Уже уходя с выставки, я замер у другого автопортрета, написанного в 1940 году, когда Мунку было 77. На нем художник был невероятно похож на Бродского, каким бы тот стал, если бы дожил до этих лет. Завитки редких волос, как зародыш лаврового венка, обветренное годами лицо беспощадно кирпичного цвета, угрюмая складка опущенных губ и тихое, северное, протестантское упрямство. За окном, конечно, зима, которую Бродский называл “честным временем года”.

(Музыка)

Александр Генис: Мы продолжаем новый выпуск “Картинок с выставки”, посвященный позднему творчеству Мунка. К нашей беседе присоединяется культуролог и музыковед Соломон Волков.

Соломон, вы хорошо знали Бродского, тем более что ваша жена Марианна выпустила целую книгу его портретов.

Соломон Волков: С вашими, между прочим, заметками на этот счет.

Александр Генис: Не без этого. Вы согласны с моим наблюдением о сходстве старого Мунка с Бродским?

Соломон Волков: Безусловно. Мне это не приходило в голову, но после того, как я услышал это от вас, я с вами совершенно согласен. Да, похож, и взгляд похож, и овал лица похож, даже эти завитки похожи.

************

**Ваше задание:**
Пожалуйста, приведите еще раз часть фрагмента о Мунке и Бродском: начните с места, где стоят слова «Соломон, вы хорошо», и остановитесь после слов «на этот счет.». Измените в ней «заметками» на «комментариями». Следующие строки — отдельный материал, к фрагменту они не относятся.

**Сохраненные данные:**
************

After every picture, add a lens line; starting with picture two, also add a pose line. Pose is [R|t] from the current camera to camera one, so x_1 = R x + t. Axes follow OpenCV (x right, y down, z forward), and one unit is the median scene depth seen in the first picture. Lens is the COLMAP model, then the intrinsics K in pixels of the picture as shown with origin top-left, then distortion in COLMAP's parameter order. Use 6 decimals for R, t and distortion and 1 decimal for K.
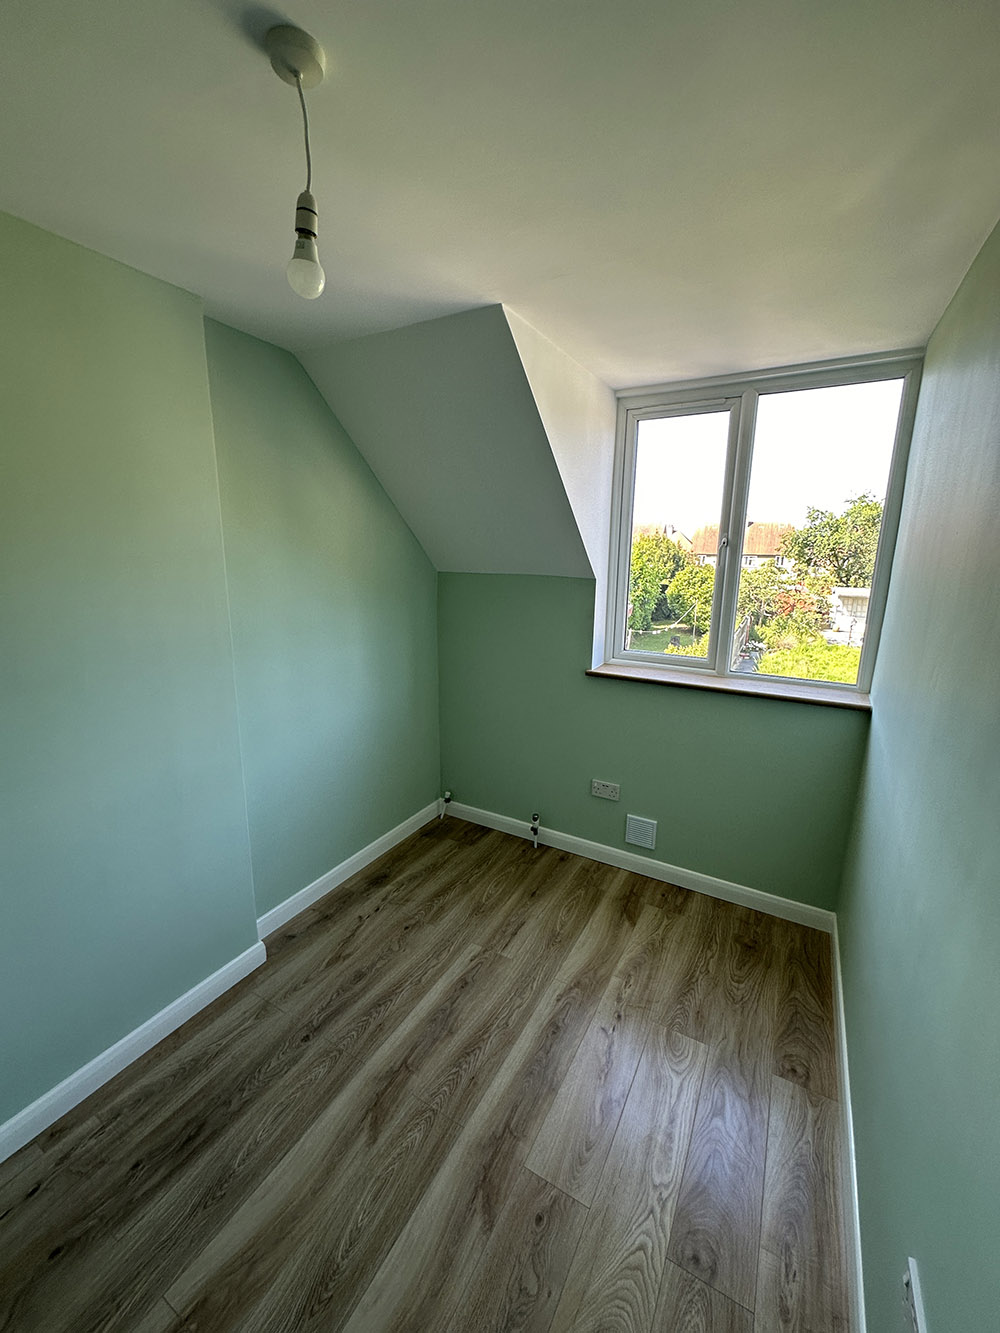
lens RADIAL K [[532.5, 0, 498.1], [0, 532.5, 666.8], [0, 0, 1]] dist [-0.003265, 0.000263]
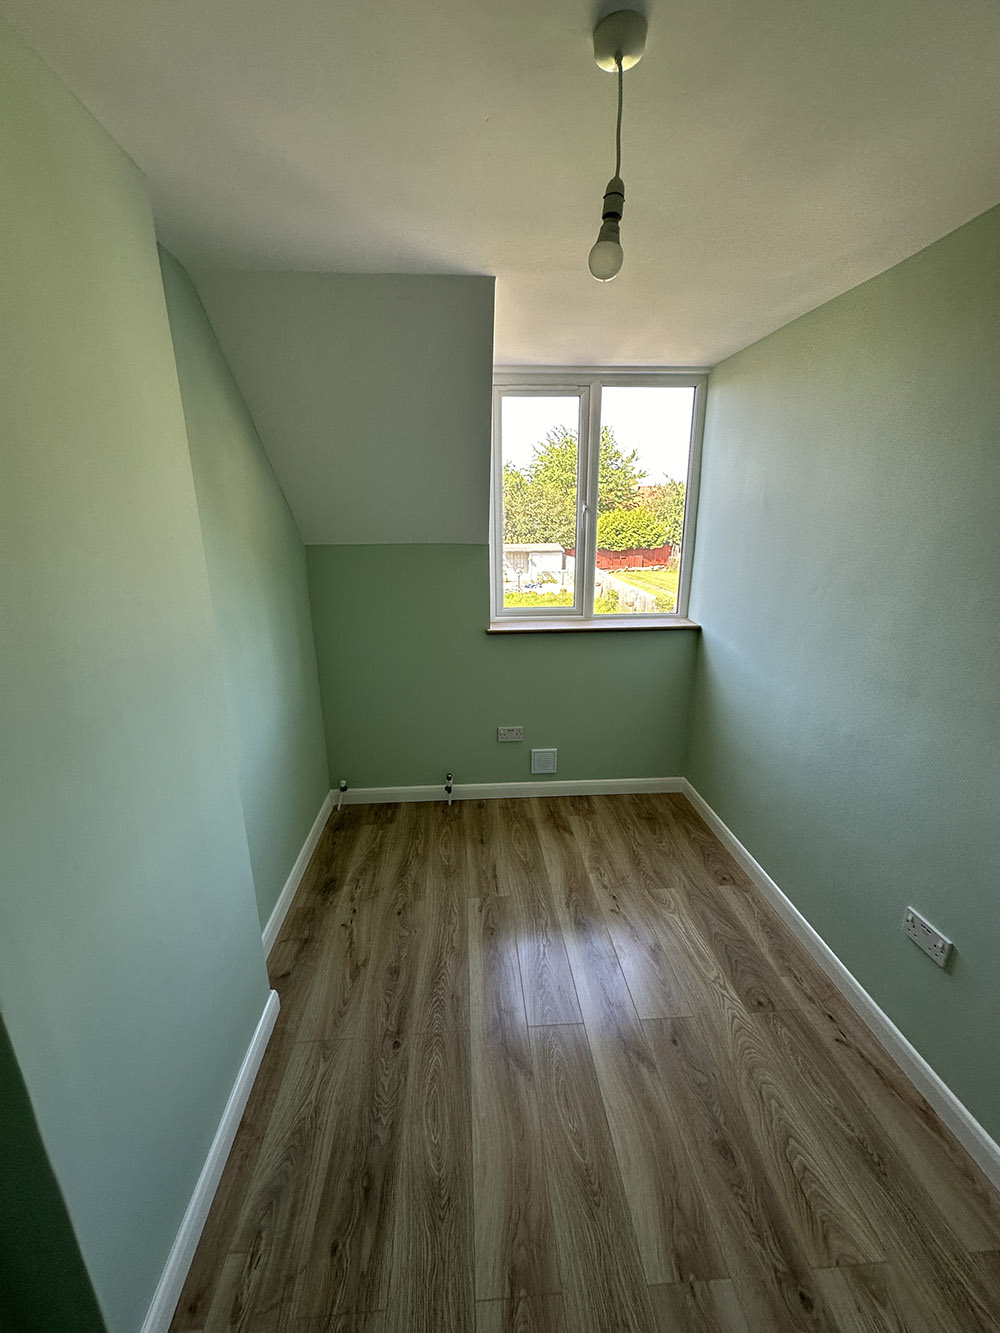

************

**Ответ ниже:**
Соломон, вы хорошо знали Бродского, тем более что ваша жена Марианна выпустила целую книгу его портретов.

Соломон Волков: С вашими, между прочим, комментариями на этот счет.